In order to do so, the U.S. imposed a destructive and crippling unilateral embargo on Cuba for 55 years, an embargo that has taken a huge toll on the country' civilian population and that that has been vigorously opposed by much of the international community.
The U.S. pressure has not just been economic; it has often been violent. From 1959 to 2006, the CIA reportedly pursued at least 638 assassination attempts against Castro, according to Cuban intelligence. The documentary film "638 Ways to Kill Castro," produced by the U.K.'s public media network Channel 4, detailed a vast array of failed murder strategies organized by the United States.
Cuban civilians have also been killed by right-wing terrorists trained by the CIA and harbored by the U.S. government: Luis Posada Carriles, called "the Osama bin Laden of Latin America," previously worked for the CIA — though the FBI later designated him a terrorist. A declassified U.S. government document shows Posada Carriles likely planned the 1976 bombing of Cubana airlines' Flight 455, which killed 73 people. Today, he lives in Miami, according to Diario Las Américas.
Similarly, when asked in "638 Ways to Kill Castro" if he had been behind the civilian airliner bombing, U.S.-backed exiled Cuban terrorist Orlando Bosch replied, "I'm supposed to say no," before going on to insist that anything is justified in war against Castro. Bosch infamously declared, “All of Castro’s planes are warplanes,” including civilian Cuban aircraft. Even Dick Thornburgh, U.S. attorney general under presidents Ronald Reagan and George Bush senior, called Bosch “an unrepentant terrorist.” (Bosch died of old age in Miami in 2011.)

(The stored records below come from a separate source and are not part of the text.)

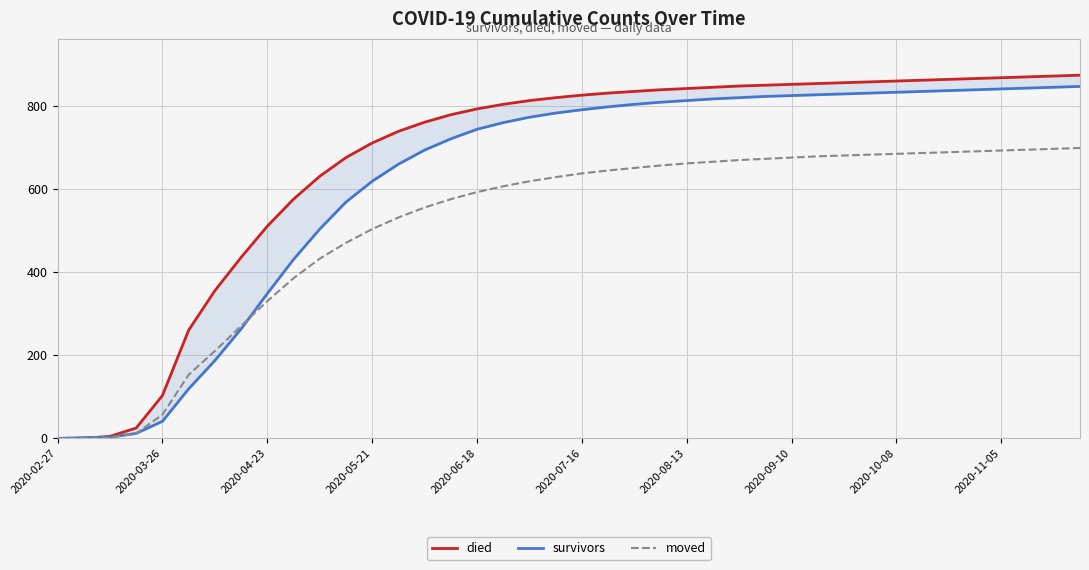

What is the maximum value for moved?

698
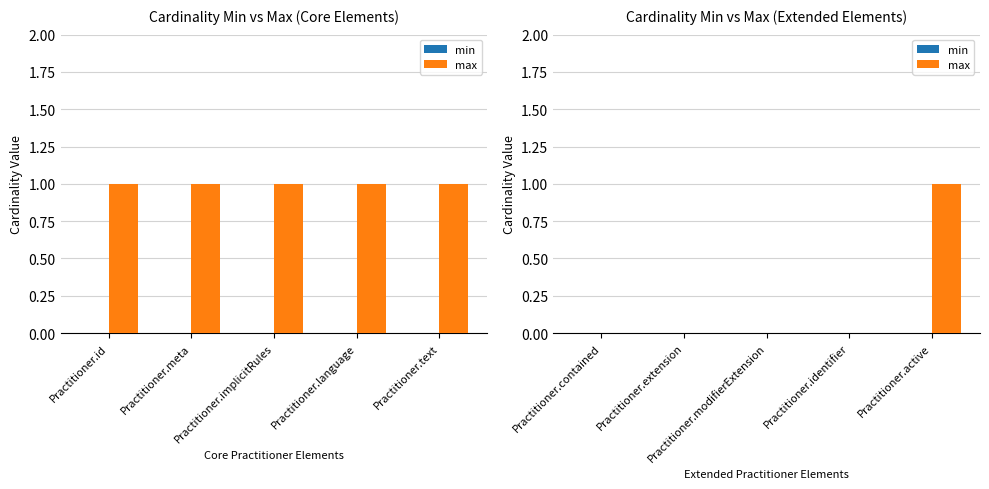

Which has a higher value, Practitioner.extension or Practitioner.identifier?

Practitioner.extension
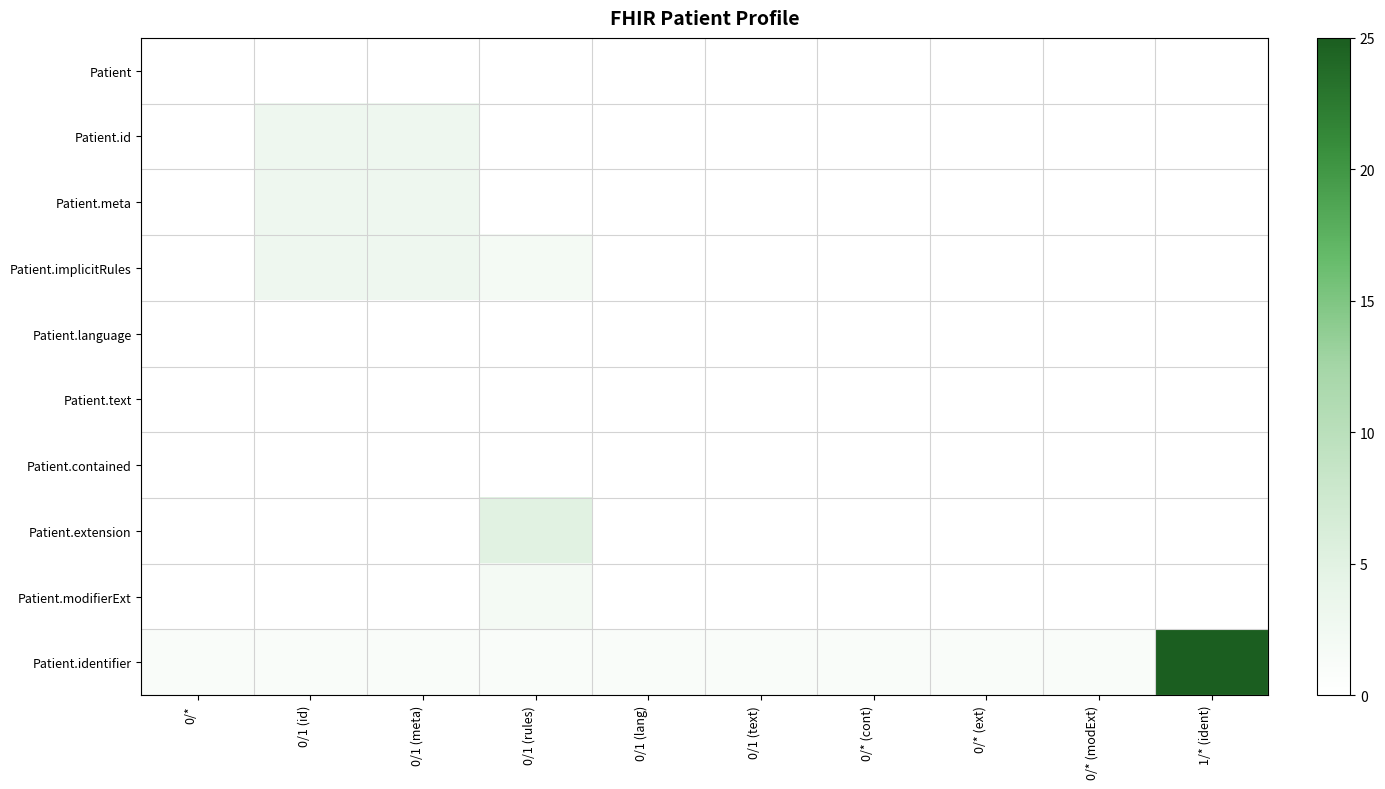

Reading left to right, transcribe all the data shown in this chart.

Patient: 0/*=0	0/1 (id)=0	0/1 (meta)=0	0/1 (rules)=0	0/1 (lang)=0	0/1 (text)=0	0/* (cont)=0	0/* (ext)=0	0/* (modExt)=0	1/* (ident)=0
Patient.id: 0/*=0	0/1 (id)=3	0/1 (meta)=3	0/1 (rules)=0	0/1 (lang)=0	0/1 (text)=0	0/* (cont)=0	0/* (ext)=0	0/* (modExt)=0	1/* (ident)=0
Patient.meta: 0/*=0	0/1 (id)=3	0/1 (meta)=3	0/1 (rules)=0	0/1 (lang)=0	0/1 (text)=0	0/* (cont)=0	0/* (ext)=0	0/* (modExt)=0	1/* (ident)=0
Patient.implicitRules: 0/*=0	0/1 (id)=3	0/1 (meta)=3	0/1 (rules)=2	0/1 (lang)=0	0/1 (text)=0	0/* (cont)=0	0/* (ext)=0	0/* (modExt)=0	1/* (ident)=0
Patient.language: 0/*=0	0/1 (id)=0	0/1 (meta)=0	0/1 (rules)=0	0/1 (lang)=0	0/1 (text)=0	0/* (cont)=0	0/* (ext)=0	0/* (modExt)=0	1/* (ident)=0
Patient.text: 0/*=0	0/1 (id)=0	0/1 (meta)=0	0/1 (rules)=0	0/1 (lang)=0	0/1 (text)=0	0/* (cont)=0	0/* (ext)=0	0/* (modExt)=0	1/* (ident)=0
Patient.contained: 0/*=0	0/1 (id)=0	0/1 (meta)=0	0/1 (rules)=0	0/1 (lang)=0	0/1 (text)=0	0/* (cont)=0	0/* (ext)=0	0/* (modExt)=0	1/* (ident)=0
Patient.extension: 0/*=0	0/1 (id)=0	0/1 (meta)=0	0/1 (rules)=5	0/1 (lang)=0	0/1 (text)=0	0/* (cont)=0	0/* (ext)=0	0/* (modExt)=0	1/* (ident)=0
Patient.modifierExt: 0/*=0	0/1 (id)=0	0/1 (meta)=0	0/1 (rules)=2	0/1 (lang)=0	0/1 (text)=0	0/* (cont)=0	0/* (ext)=0	0/* (modExt)=0	1/* (ident)=0
Patient.identifier: 0/*=1	0/1 (id)=1	0/1 (meta)=1	0/1 (rules)=1	0/1 (lang)=1	0/1 (text)=1	0/* (cont)=1	0/* (ext)=1	0/* (modExt)=1	1/* (ident)=25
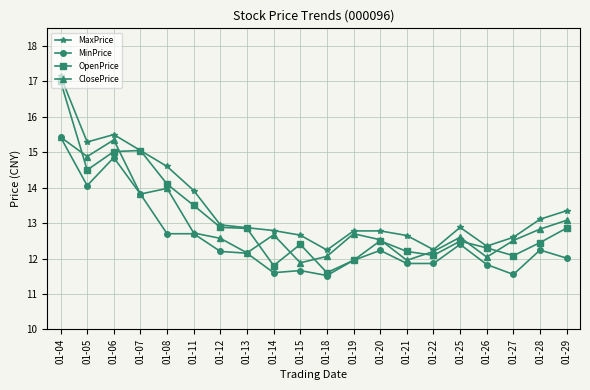

True or false: MinPrice has a value of 11.6 at 01-27.

True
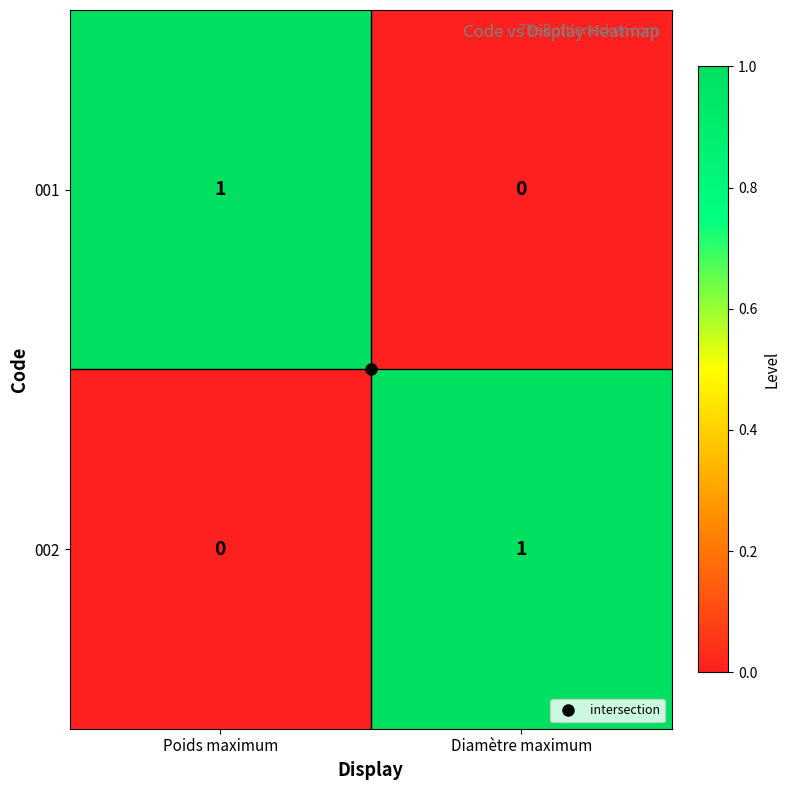

At Diamètre maximum, list the series in order from largest to smallest.

002, 001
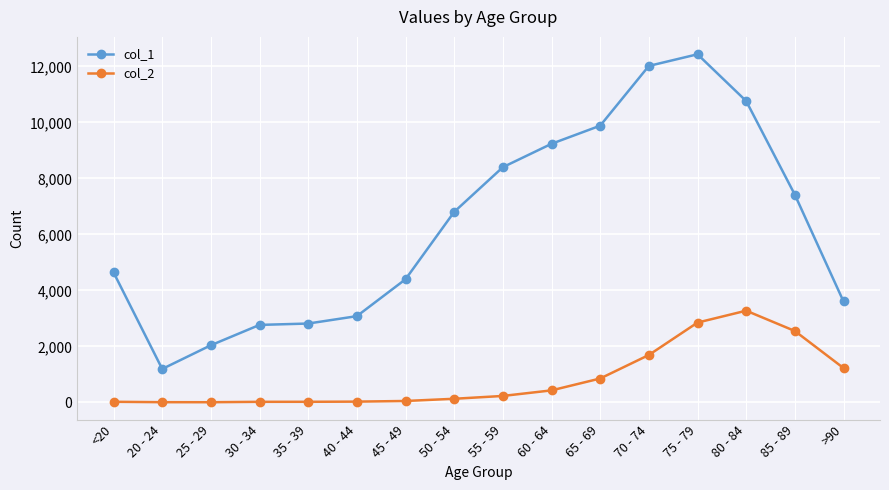

The value of col_1 at 60 - 64 is 2741. True or false?

False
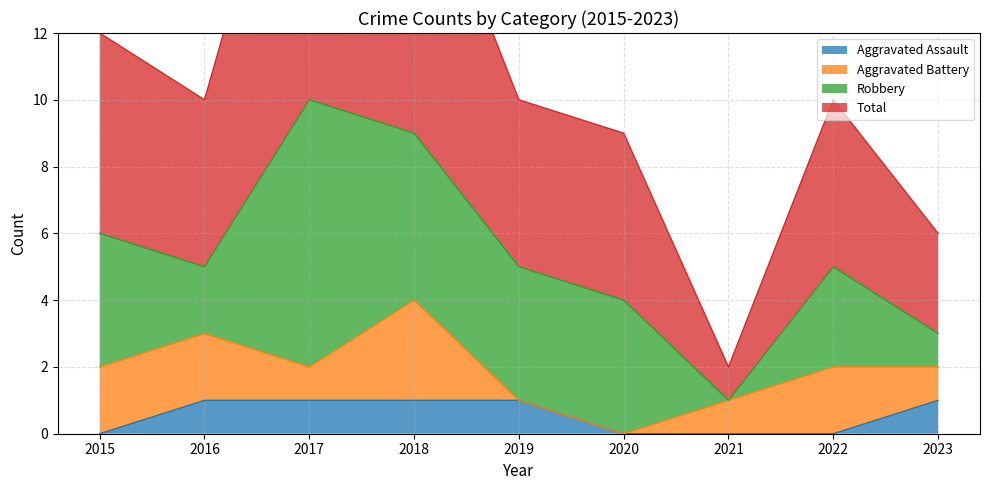

What is the difference between the highest and lowest values at 2020?

9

U.S. plots to destabilize and overthrow Cuba's government have continued through the Obama administration, through the terms of all presidents, regardless of party. In 2014, two more schemes were exposed — one relying on a fake Twitter-like website created by the U.S. Agency for International Development to spread anti-government misinformation and another involving infiltration of Cuba's hip-hop scene in an effort to stir up dissent.
In other words, after 57 years and countless foiled plots, the most powerful country in the world failed to crush a country that waged a revolution against it, and a tiny island nation that withstood its constant wrath.
Despite the incredible hardship and the concerted effort to destroy it, Cuba has endured. It still managed to create some of the best health care and education systems in the world. The revolution transformed a former U.S. colony plagued by health problems, illiteracy and extremely uneven development into a country with the best education system in Latin America and one with a lower infant mortality rate than that of the U.S.
Yes, Cuba does not have the standards of living of industrialized Western countries. But these countries developed their economies through centuries of colonialism, imperialism, enslavement of human beings and brutal exploitation of foreign lands. Comparisons to Cuba are almost always out of context; it is not contrasted with neighboring countries like, say, Haiti (where the U.S. has backed two coups since 1991 and worked with multinational corporations to block a minimum wage increase to a paltry $0.62 an hour).
There would be much to gain from a nuanced discussion of Castro's legacy — preferably one conducted by the Cuban people itself. There should be a hard look both at the enormous benefits and gains of but also at the real failures and problems with the Cuban government. Yet the U.S. is in no position to make such judgments; it has tried ceaselessly for more than five decades to crush that government.